I have to blame someone, so in my mind I blame the doctor.
He must have botched this. He's ruining my life
. I want to clobber him. Instead, I say good-bye, slamming the door behind me as loudly as possible. As usual, I book the first flight I can find, knowing I'll need to dope myself up again for a return to Hong Kong.

The pool at my apartment building on Victoria Peak sits on the edge of the steep jungle slope. I can lie down on a shallow ledge in the warm water and gaze east over the Hong Kong skyline toward the endless expanse of China. It's a vibrant, exciting world filled with adventure, mystery, and intrigue that I have barely tasted. I feel like a beached whale.

Outwardly, I'm still avoiding the truth, but the knot in my gut has grown to the size of a grapefruit.

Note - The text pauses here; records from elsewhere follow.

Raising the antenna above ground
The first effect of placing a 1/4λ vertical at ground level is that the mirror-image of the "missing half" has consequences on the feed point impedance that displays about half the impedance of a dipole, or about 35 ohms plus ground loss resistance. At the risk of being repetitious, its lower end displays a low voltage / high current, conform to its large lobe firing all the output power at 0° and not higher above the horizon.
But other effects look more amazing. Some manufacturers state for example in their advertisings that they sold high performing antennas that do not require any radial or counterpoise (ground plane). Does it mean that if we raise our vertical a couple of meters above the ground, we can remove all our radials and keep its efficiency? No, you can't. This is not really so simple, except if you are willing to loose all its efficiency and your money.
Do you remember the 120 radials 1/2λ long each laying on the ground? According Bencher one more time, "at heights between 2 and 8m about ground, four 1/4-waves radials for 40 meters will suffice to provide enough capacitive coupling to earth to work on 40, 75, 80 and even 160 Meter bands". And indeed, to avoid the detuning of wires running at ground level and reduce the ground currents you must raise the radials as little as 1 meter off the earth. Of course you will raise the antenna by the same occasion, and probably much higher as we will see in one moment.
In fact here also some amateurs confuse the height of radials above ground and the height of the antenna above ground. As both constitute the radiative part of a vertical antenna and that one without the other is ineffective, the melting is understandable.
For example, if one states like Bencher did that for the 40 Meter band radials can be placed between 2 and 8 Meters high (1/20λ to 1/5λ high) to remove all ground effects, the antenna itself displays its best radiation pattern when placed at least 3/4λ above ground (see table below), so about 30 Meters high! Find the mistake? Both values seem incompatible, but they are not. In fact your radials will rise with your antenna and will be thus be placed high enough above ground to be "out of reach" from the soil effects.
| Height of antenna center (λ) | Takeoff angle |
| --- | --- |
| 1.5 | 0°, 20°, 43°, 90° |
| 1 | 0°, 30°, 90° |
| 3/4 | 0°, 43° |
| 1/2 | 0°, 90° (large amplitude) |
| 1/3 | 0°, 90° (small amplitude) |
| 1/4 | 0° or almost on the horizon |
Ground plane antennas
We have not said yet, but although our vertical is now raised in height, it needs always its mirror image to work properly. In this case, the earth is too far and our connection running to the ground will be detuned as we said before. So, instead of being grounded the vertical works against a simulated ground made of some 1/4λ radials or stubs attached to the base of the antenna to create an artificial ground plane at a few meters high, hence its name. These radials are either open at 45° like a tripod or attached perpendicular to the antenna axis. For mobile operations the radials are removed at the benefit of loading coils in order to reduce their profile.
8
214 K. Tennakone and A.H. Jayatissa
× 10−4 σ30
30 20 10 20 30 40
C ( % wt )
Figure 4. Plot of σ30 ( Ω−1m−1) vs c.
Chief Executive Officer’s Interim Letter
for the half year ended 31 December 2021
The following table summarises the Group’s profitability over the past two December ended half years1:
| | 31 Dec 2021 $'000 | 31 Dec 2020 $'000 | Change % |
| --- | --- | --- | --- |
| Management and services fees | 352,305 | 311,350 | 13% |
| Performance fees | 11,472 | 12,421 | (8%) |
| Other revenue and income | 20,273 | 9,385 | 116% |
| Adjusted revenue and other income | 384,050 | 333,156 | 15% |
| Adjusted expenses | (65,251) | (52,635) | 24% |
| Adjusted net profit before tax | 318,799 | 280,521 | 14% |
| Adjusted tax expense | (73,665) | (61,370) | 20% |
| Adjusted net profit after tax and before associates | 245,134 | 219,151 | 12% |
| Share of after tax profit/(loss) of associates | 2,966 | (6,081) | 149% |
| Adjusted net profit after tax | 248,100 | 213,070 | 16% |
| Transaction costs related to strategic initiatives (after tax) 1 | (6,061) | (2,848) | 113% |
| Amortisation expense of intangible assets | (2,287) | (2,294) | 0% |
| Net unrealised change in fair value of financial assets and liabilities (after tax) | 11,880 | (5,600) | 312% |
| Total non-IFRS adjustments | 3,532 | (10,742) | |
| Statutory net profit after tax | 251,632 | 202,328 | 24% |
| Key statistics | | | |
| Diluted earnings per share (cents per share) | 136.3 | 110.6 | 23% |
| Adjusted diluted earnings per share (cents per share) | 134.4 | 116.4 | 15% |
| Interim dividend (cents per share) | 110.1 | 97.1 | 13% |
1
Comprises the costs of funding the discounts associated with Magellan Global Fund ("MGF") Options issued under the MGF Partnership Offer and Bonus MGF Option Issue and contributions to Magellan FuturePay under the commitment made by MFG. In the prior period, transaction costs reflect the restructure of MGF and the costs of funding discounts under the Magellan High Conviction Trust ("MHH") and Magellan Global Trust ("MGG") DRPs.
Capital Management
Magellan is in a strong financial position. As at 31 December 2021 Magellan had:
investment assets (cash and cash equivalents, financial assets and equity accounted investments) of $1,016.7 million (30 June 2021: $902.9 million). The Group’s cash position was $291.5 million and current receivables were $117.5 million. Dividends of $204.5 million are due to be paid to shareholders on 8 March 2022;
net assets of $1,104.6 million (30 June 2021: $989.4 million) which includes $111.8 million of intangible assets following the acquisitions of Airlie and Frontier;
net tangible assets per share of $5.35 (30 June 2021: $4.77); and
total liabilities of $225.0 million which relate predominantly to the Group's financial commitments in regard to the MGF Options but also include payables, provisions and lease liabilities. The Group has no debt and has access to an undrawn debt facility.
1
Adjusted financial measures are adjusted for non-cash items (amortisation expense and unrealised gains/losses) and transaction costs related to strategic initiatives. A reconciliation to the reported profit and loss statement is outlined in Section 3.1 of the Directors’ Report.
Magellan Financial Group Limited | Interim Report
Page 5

It's a big, roiling ball of stress eating away at me. I'm too physically and emotionally spent to take “robot walks” any longer. When I get to the bureau on a rare occasion, we talk about all the stories we'll do once I'm better. Everyone knows it's just talk. My producer, the camera people, the editors, all the staff, they know. Out of kindness, no one says a word as they continue to pretend that everything is fine as three months slip by and nothing changes.

It's mid-1993 as I board a plane back to San Diego for a final evaluation. I struggle to get into my seat. I can feel that my back is still broken, and I'm losing all hope. Yet I have no idea that this is my final departure from Hong Kong or that I will never again return to my beautiful home on Victoria Peak.